The tax-credit scheme that President Joe Biden is proposing to encourage U.S. consumers to buy more electric vehicles might never be implemented in its current form, say veteran observers of both North America’s auto sector and Canada-U.S. relations.

If they are, though, the tax incentives of up to US$12,500 on cars and trucks assembled stateside with union labour could mean the end of the road for Canada’s automotive industry.

“We’re at a really tentative moment,” said Dimitry Anastakis, a professor of Canadian business history at the University of Toronto’s Rotman School of Management.

Consider what would happen if the $83-billion U.S. auto market, which is rapidly abandoning the internal combustion engine, were suddenly confronted with the chance to save up to nearly 25 per cent on a $55,000 EV, so long as it was assembled on American soil by unionized workers.

It would amount to what the federal government in Ottawa calls a 34 per cent tariff on vehicles built in Canada. The imbalance would brand foreign-made cars with a scarlet letter and send auto manufacturers and their roughly 125,000 jobs scrambling over the border.

It’s a worst-case scenario triggered by what Anastakis calls a “deintegration” of more than half a century of trilateral automaking, with companies abruptly pulling up stakes and cancelling plans they’re already making to spend billions on their Canadian and Mexican operations.

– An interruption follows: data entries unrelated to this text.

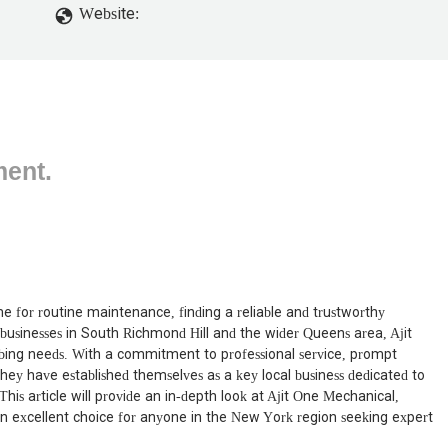
Website:
ment.
 for routine maintenance, finding a reliable and trustworthy
businesses in South Richmond Hill and the wider Queens area, Ajit
mbing needs. With a commitment to professional service, prompt
hey have established themselves as a key local business dedicated to
his article will provide an in-depth look at Ajit One Mechanical,
e an excellent choice for anyone in the New York region seeking expert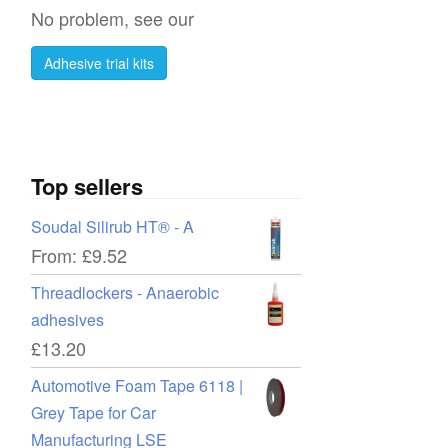
No problem, see our
Adhesive trial kits
Top sellers
Soudal Silirub HT® - A
From:
£
9.52
Threadlockers - Anaerobic
adhesives
£
13.20
Automotive Foam Tape 6118 |
Grey Tape for Car
Manufacturing LSE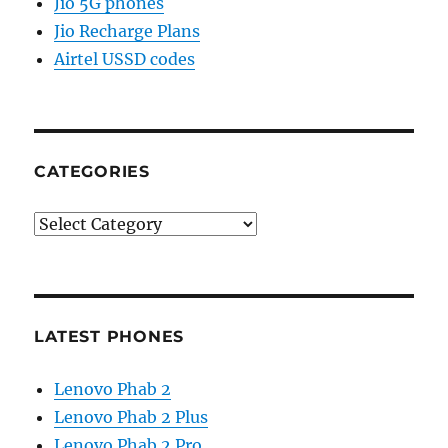
Jio 5G phones
Jio Recharge Plans
Airtel USSD codes
CATEGORIES
Categories
LATEST PHONES
Lenovo Phab 2
Lenovo Phab 2 Plus
Lenovo Phab 2 Pro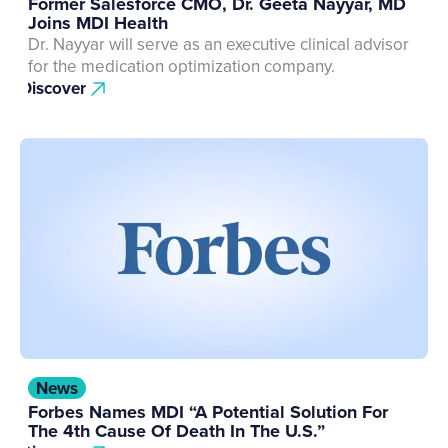
Former Salesforce CMO, Dr. Geeta Nayyar, MD
Joins MDI Health
Dr. Nayyar will serve as an executive clinical advisor
for the medication optimization company.
Discover
News
Forbes Names MDI “A Potential Solution For
The 4th Cause Of Death In The U.S.”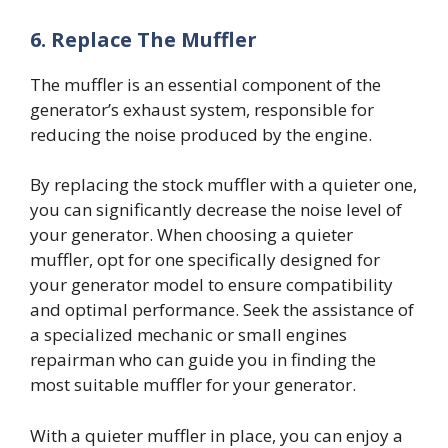
6.
Replace The Muffler
The muffler is an essential component of the
generator’s exhaust system, responsible for
reducing the noise produced by the engine.
By replacing the stock muffler with a quieter one,
you can significantly decrease the noise level of
your generator. When choosing a quieter
muffler, opt for one specifically designed for
your generator model to ensure compatibility
and optimal performance. Seek the assistance of
a specialized mechanic or small engines
repairman who can guide you in finding the
most suitable muffler for your generator.
With a quieter muffler in place, you can enjoy a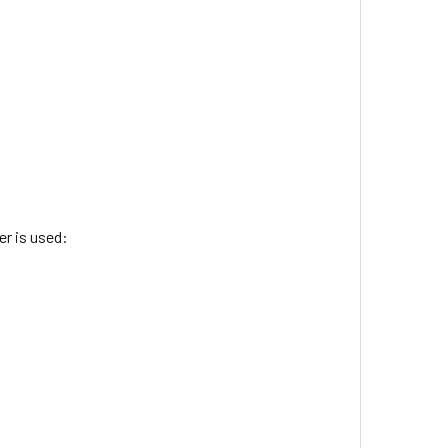
r is used: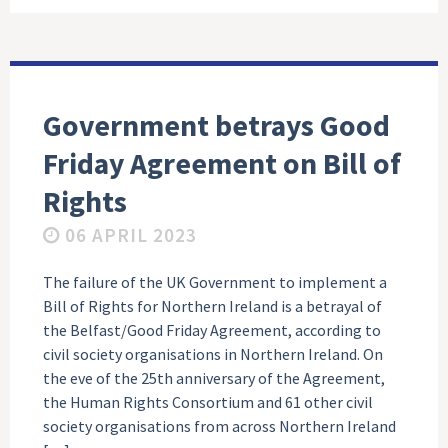
Government betrays Good
Friday Agreement on Bill of
Rights
06 APRIL 2023
The failure of the UK Government to implement a
Bill of Rights for Northern Ireland is a betrayal of
the Belfast/Good Friday Agreement, according to
civil society organisations in Northern Ireland. On
the eve of the 25th anniversary of the Agreement,
the Human Rights Consortium and 61 other civil
society organisations from across Northern Ireland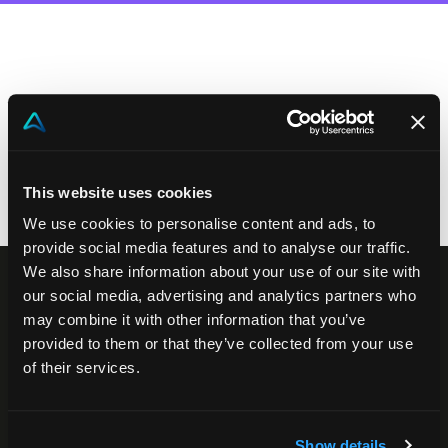
Contact us
Akeron Corporate
Community
This website uses cookies
EN
We use cookies to personalise content and ads, to
provide social media features and to analyse our traffic.
We also share information about your use of our site with
our social media, advertising and analytics partners who
may combine it with other information that you’ve
provided to them or that they’ve collected from your use
of their services.
Show details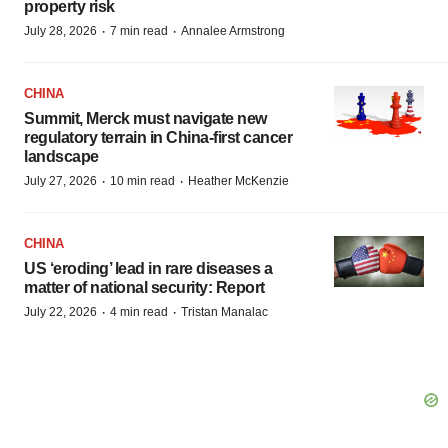
property risk
·
·
July 28, 2026
7 min read
Annalee Armstrong
CHINA
Summit, Merck must navigate new
regulatory terrain in China-first cancer
landscape
·
·
July 27, 2026
10 min read
Heather McKenzie
CHINA
US ‘eroding’ lead in rare diseases a
matter of national security: Report
·
·
July 22, 2026
4 min read
Tristan Manalac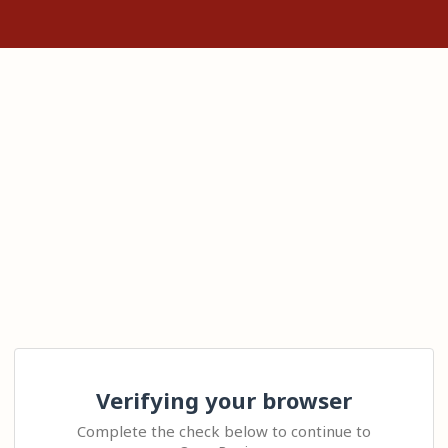
Verifying your browser
Complete the check below to continue to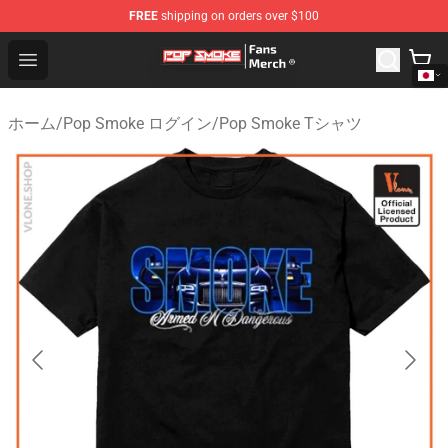
FREE
shipping on orders over $100
Pop Smoke Store - Official Pop Smoke Merchandise Sho
Open menu
ホーム
/
Pop Smoke ログイン
/
Pop Smoke Tシャツ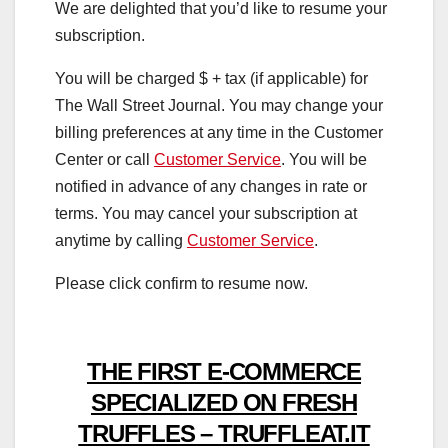
We are delighted that you’d like to resume your
subscription.
You will be charged $
+ tax (if applicable) for
The Wall Street Journal. You may change your
billing preferences at any time in the Customer
Center or call
Customer Service
. You will be
notified in advance of any changes in rate or
terms. You may cancel your subscription at
anytime by calling
Customer Service
.
Please click confirm to resume now.
THE FIRST E-COMMERCE
SPECIALIZED ON FRESH
TRUFFLES – TRUFFLEAT.IT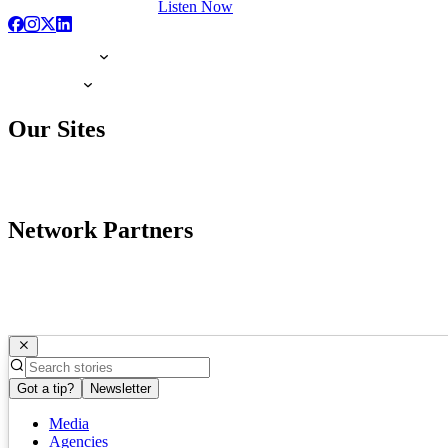
Listen Now
Our Sites
Network Partners
Got a tip?
Newsletter
Media
Agencies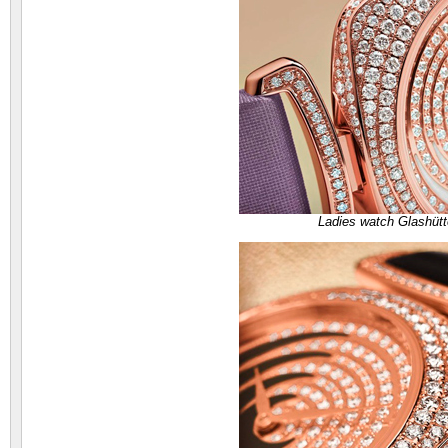
Ladies watch Glashütt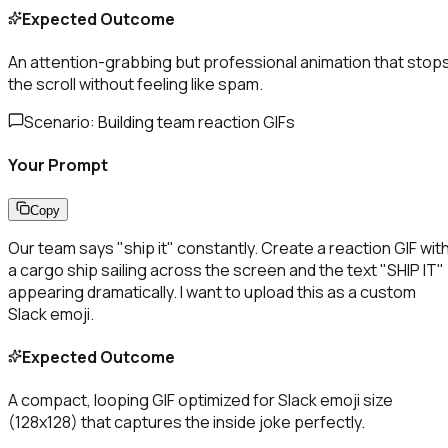
Expected Outcome
An attention-grabbing but professional animation that stop
the scroll without feeling like spam.
Scenario:
Building team reaction GIFs
Your Prompt
Copy
Our team says "ship it" constantly. Create a reaction GIF wit
a cargo ship sailing across the screen and the text "SHIP IT"
appearing dramatically. I want to upload this as a custom
Slack emoji.
Expected Outcome
A compact, looping GIF optimized for Slack emoji size
(128x128) that captures the inside joke perfectly.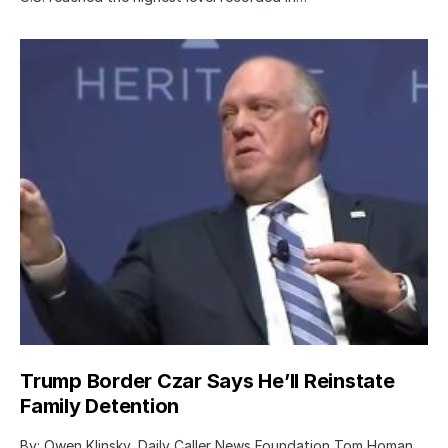
Trump Border Czar Says He’ll Reinstate
Family Detention
By: Owen Klinsky, Daily Caller News Foundation Tom Homan,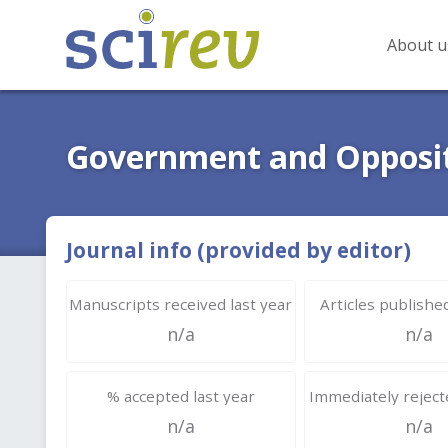
About u
Government and Opposi
Journal info (provided by editor)
Manuscripts received last year
Articles published
n/a
n/a
% accepted last year
Immediately rejecte
n/a
n/a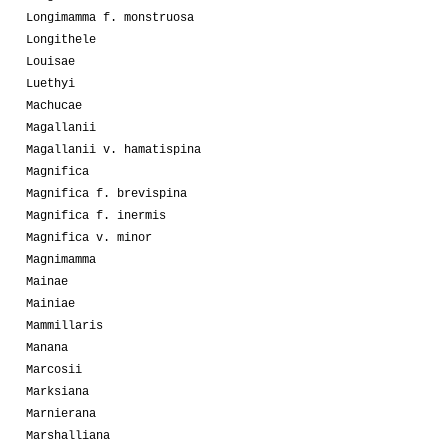
Longimamma f. monstruosa
Longithele
Louisae
Luethyi
Machucae
Magallanii
Magallanii v. hamatispina
Magnifica
Magnifica f. brevispina
Magnifica f. inermis
Magnifica v. minor
Magnimamma
Mainae
Mainiae
Mammillaris
Manana
Marcosii
Marksiana
Marnierana
Marshalliana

“You’d see a removal and rescinding of all those announcements that have already been made for investments, and probably no future investment on passenger vehicles at all,” he said, “which would obviously be the end of the industry as we know it.”

But Anastakis and others are confident it won’t come to that.

It doesn’t make economic sense for anyone — not consumers, not manufacturers, whether foreign or domestic, and not even the government that’s proposing it in the first place.

Canada offers a highly skilled, world-class manufacturing workforce with half a century’s worth of institutional knowledge when it comes to building cars and trucks, not to mention the cost benefits of a country with an 80-cent dollar and public health care. Union leaders like Bob White, the founding president of the Canadian Auto Workers after it split from its American counterpart, exploited those advantages at every opportunity.